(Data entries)
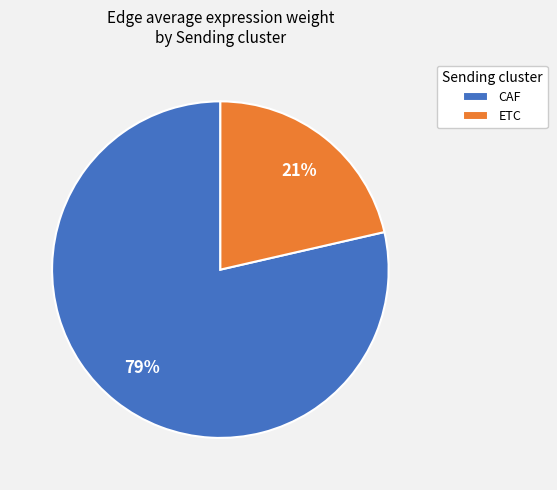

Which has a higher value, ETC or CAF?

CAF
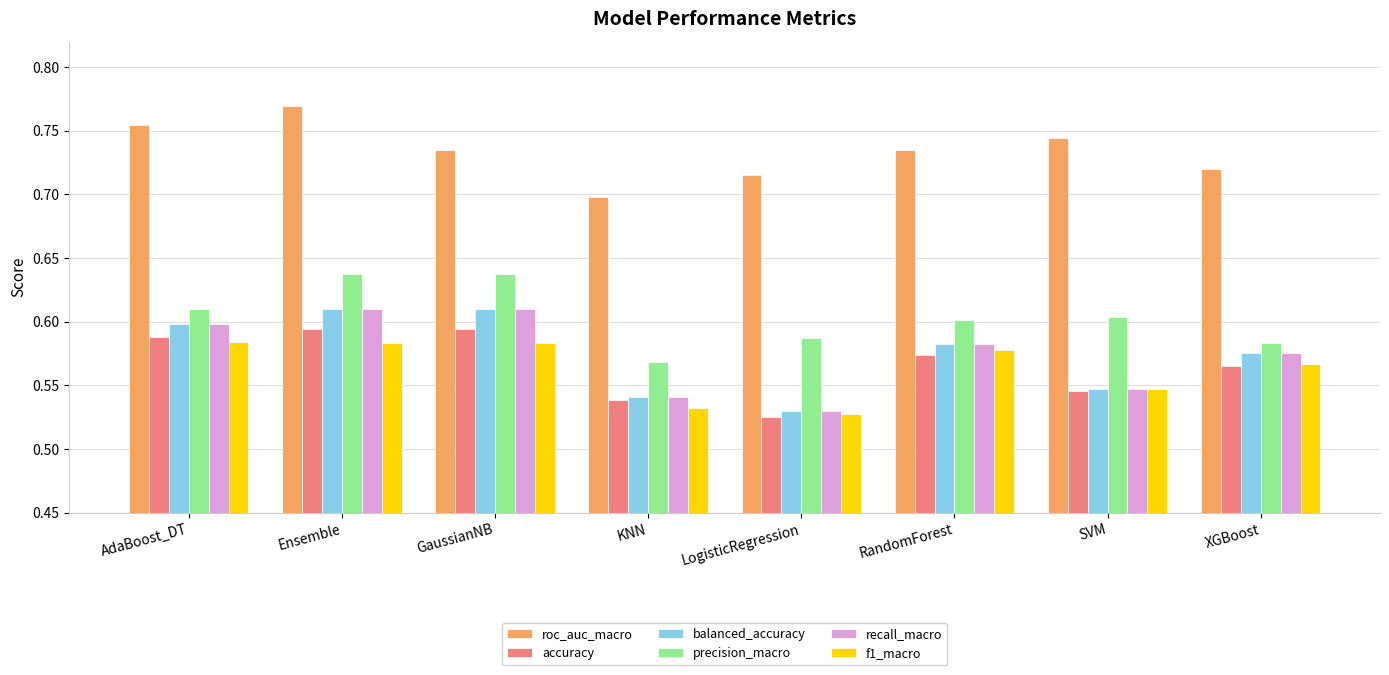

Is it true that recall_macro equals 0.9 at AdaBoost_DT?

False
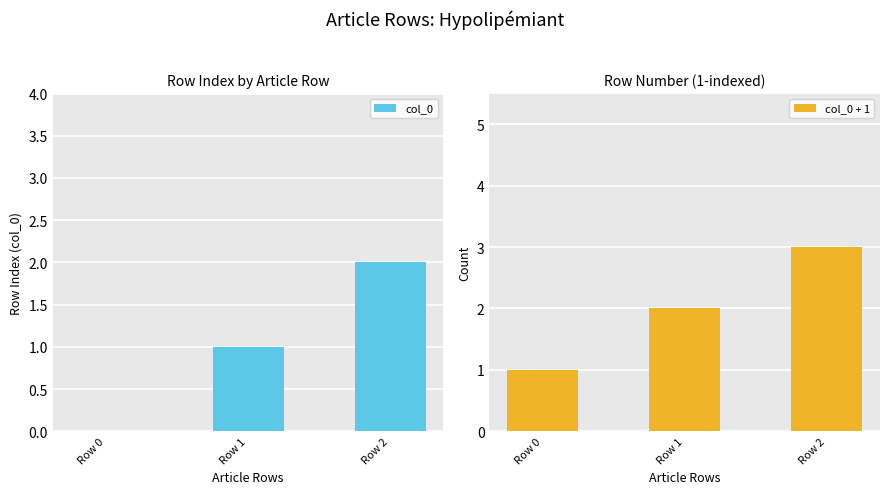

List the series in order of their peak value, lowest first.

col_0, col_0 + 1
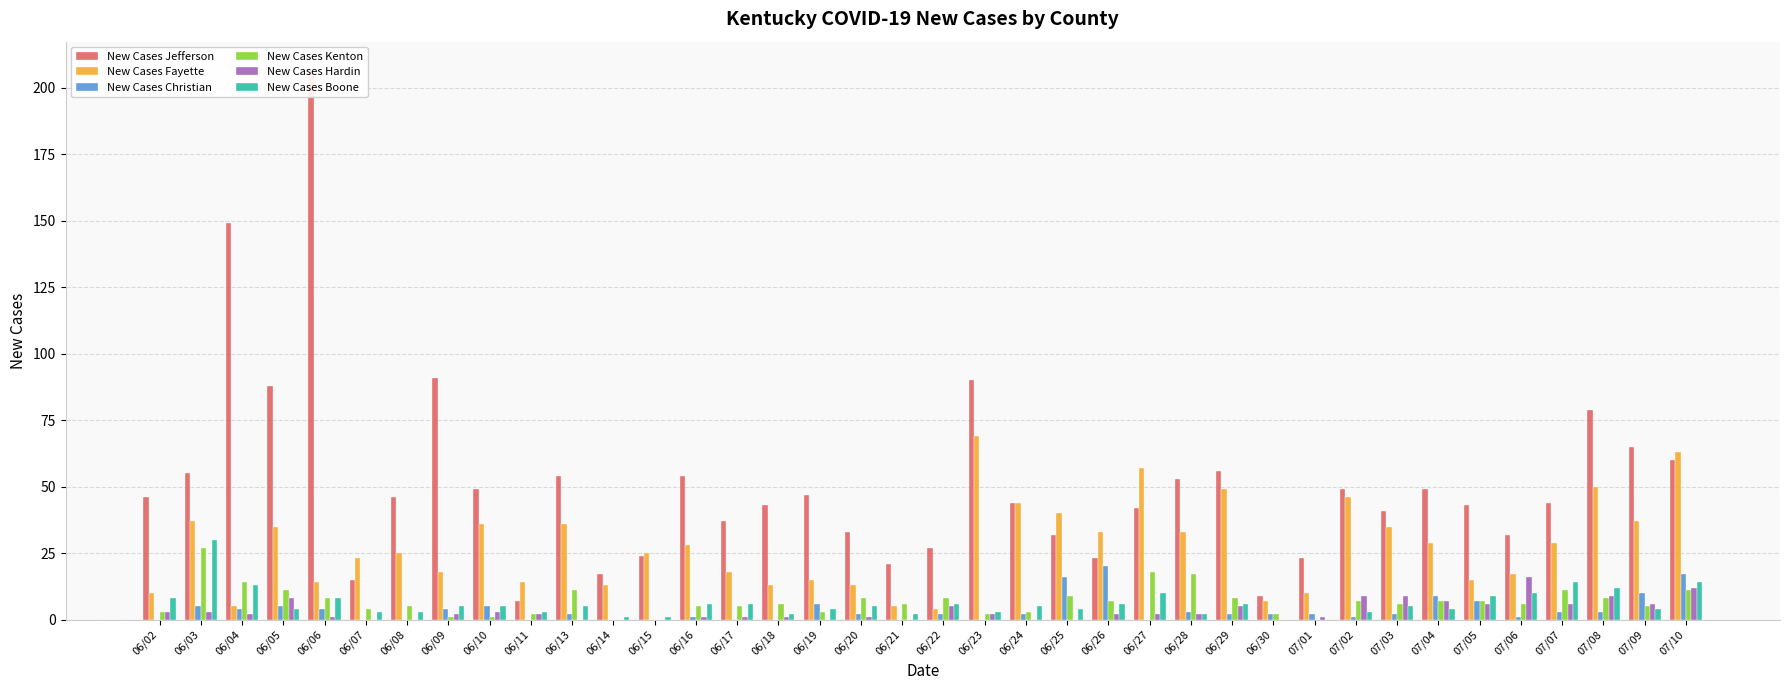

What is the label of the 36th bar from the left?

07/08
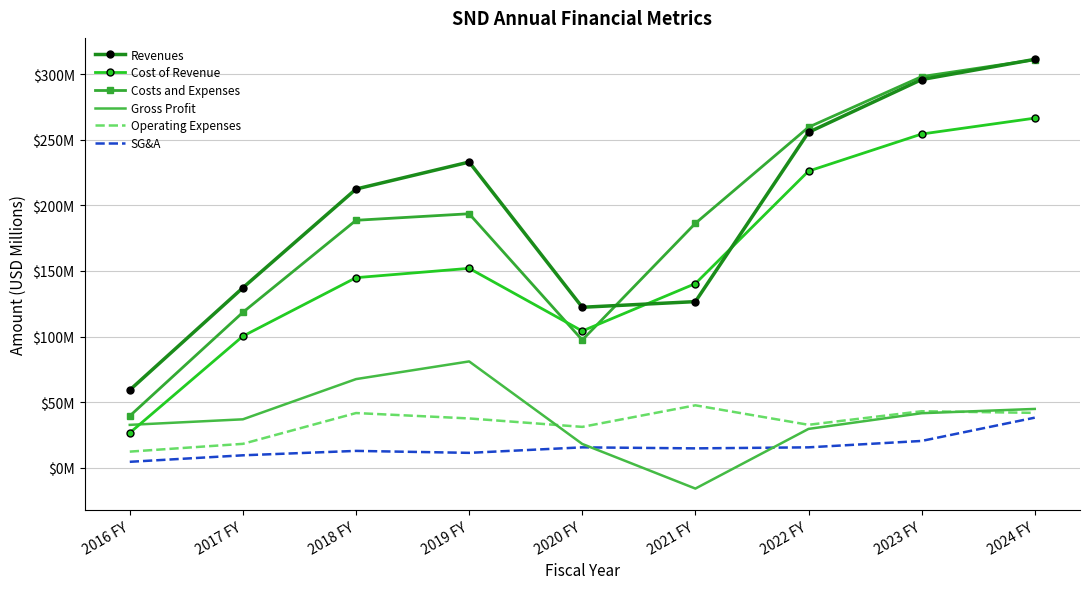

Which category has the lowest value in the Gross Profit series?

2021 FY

* [TASK DESCRIPTION] Write out every line of the material above word for word, leaving out the pictures.

* [ANSWER SPACE]
Which has a higher value, ETC or CAF?

CAF

Is it true that recall_macro equals 0.9 at AdaBoost_DT?

False

List the series in order of their peak value, lowest first.

col_0, col_0 + 1

What is the label of the 36th bar from the left?

07/08

Which category has the lowest value in the Gross Profit series?

2021 FY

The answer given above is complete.